A CIVIL RIGHT TO COUNSEL

A CIVIL RIGHT TO COUNSEL

A CIVIL RIGHT TO COUNSEL

Over 53 years ago, the United States Supreme Court unanimously decided the landmark case of Gideon v. Wainwright.  In that case, the Court held that the right of an indigent defendant in a criminal trial to have the assistance of counsel is a fundamental right essential to a fair trial. Clarence Earl Gideon’s trial and conviction, which took place with Gideon representing himself and completely without the assistance of counsel, was found to be in violation of the 14th Amendment.  The Supreme Court ruled that the United States Constitution requires the states to provide defense attorneys to criminal defendants charged with serious offenses who cannot themselves afford lawyers.  In its opinion, the Supreme Court stated:

Any person haled into court, who is too poor to hire a lawyer, cannot be assured a fair trial unless counsel is provided for him.  This seems to us to be an obvious truth. . . .  From the very beginning, our state and national constitutions and laws have laid great emphasis on procedural and substantive safeguards designed to assure fair trials before impartial tribunals in which every defendant stands equal before the law.  This noble ideal cannot be realized if the poor man charged with crime has to face his accusers without a lawyer to assist him.
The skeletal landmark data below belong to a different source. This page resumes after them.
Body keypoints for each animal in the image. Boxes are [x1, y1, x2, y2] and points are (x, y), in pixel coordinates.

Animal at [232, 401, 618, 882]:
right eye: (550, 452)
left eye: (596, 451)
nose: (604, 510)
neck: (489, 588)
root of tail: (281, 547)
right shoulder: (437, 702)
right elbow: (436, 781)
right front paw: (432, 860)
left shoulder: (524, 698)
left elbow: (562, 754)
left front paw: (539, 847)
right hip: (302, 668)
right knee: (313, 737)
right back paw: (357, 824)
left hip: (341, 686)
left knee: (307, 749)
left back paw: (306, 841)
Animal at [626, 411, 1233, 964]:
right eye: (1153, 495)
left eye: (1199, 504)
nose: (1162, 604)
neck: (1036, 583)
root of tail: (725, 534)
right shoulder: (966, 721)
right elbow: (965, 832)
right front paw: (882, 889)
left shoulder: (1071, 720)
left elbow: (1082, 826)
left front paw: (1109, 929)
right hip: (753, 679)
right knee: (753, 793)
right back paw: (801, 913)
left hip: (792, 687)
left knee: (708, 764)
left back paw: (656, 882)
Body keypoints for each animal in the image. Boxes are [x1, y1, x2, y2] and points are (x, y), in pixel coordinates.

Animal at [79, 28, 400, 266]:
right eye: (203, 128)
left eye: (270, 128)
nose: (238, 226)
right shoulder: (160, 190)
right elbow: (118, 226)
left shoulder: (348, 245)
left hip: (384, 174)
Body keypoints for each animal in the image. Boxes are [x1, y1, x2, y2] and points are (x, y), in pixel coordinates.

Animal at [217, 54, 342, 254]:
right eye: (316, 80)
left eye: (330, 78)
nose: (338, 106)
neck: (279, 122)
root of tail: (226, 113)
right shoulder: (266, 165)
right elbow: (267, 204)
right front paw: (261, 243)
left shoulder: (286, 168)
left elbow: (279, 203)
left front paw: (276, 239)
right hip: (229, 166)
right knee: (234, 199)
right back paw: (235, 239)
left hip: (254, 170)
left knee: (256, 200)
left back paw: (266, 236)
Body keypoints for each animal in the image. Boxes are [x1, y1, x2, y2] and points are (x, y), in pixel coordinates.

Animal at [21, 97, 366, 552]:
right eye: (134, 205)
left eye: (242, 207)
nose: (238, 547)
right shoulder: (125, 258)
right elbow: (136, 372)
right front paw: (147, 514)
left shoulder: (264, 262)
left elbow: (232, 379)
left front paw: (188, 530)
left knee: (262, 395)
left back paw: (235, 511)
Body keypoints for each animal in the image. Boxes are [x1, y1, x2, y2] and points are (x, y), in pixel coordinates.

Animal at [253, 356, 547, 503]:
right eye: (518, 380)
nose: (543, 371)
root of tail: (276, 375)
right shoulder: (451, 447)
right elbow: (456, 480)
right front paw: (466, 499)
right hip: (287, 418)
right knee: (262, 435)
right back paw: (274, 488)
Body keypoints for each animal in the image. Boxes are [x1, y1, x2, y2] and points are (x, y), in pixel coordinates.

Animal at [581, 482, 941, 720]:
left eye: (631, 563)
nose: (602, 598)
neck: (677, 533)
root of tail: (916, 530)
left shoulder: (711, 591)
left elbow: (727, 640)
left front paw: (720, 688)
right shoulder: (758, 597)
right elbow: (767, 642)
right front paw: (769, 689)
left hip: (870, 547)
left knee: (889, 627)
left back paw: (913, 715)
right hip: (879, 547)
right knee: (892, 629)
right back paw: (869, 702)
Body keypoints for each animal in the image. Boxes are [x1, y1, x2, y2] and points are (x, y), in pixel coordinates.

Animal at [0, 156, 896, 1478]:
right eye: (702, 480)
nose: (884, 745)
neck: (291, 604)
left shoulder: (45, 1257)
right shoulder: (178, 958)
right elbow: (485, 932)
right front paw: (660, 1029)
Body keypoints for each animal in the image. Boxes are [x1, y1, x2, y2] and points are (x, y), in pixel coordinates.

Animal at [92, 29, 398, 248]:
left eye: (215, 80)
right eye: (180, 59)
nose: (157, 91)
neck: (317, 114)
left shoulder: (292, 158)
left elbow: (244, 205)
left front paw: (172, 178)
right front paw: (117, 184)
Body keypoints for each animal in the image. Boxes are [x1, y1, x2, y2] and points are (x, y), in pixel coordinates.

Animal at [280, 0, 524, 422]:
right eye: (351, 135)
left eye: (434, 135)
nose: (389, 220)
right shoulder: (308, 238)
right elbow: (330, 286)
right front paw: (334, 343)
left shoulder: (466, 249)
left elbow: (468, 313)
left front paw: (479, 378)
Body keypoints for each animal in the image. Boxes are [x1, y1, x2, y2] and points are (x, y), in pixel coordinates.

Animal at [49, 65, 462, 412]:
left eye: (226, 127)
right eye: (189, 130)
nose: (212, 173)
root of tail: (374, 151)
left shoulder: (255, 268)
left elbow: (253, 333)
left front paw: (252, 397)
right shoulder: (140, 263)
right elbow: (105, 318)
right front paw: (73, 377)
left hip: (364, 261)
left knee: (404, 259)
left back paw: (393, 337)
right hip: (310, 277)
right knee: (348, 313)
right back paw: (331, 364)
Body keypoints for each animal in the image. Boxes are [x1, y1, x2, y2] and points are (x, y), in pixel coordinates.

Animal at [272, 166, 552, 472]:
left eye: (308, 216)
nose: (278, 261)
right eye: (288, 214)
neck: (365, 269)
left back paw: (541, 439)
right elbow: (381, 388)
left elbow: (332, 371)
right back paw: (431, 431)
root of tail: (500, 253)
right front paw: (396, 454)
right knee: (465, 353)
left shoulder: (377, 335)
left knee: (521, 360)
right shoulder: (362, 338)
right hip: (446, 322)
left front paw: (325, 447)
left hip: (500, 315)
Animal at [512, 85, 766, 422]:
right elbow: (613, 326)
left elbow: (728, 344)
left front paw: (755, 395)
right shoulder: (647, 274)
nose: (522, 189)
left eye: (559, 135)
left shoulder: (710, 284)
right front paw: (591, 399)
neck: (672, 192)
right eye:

Gideon v. Wainwright, 372 U.S. 335, 344 (1967). The right to counsel does not apply in non-criminal cases (with the exception of one special class:  juveniles in civil commitment proceedings).  But the “obvious truth” articulated in Gideon, equating the fair administration of justice with the right to counsel, is yet to be realized in civil cases, even though fundamental human needs may be affected by such proceedings. Ten years ago, the American Bar Association adopted a resolution for “Civil Gideon” in instances where “basic human needs are at stake, such as those involving shelter, sustenance, safety, health or child custody, as determined by each jurisdiction.”  This resolution brought into focus the need for legal assistance in cases where an indigent person might lose his or her children, home, or healthcare, for example.  Our justice system is designed by lawyers for lawyers.  Imagine a hospital where if you are a poor patient, you are told to put in your own IV.  This is obviously outrageous, and so is the lack of legal representation for the poor when faced with the potential for loss of fundamental human needs.  The fair administration of justice when such fundamental rights are at stake requires the presence of counsel. Providing legal counsel as a matter of right and at public expense to low income persons in civil proceedings where basic human needs are at stake is entirely consistent with the reasoning of Gideon. A civil right to counsel is a fundamental right.  Indeed, providing counsel is the great equalizer.  True justice should not be about means.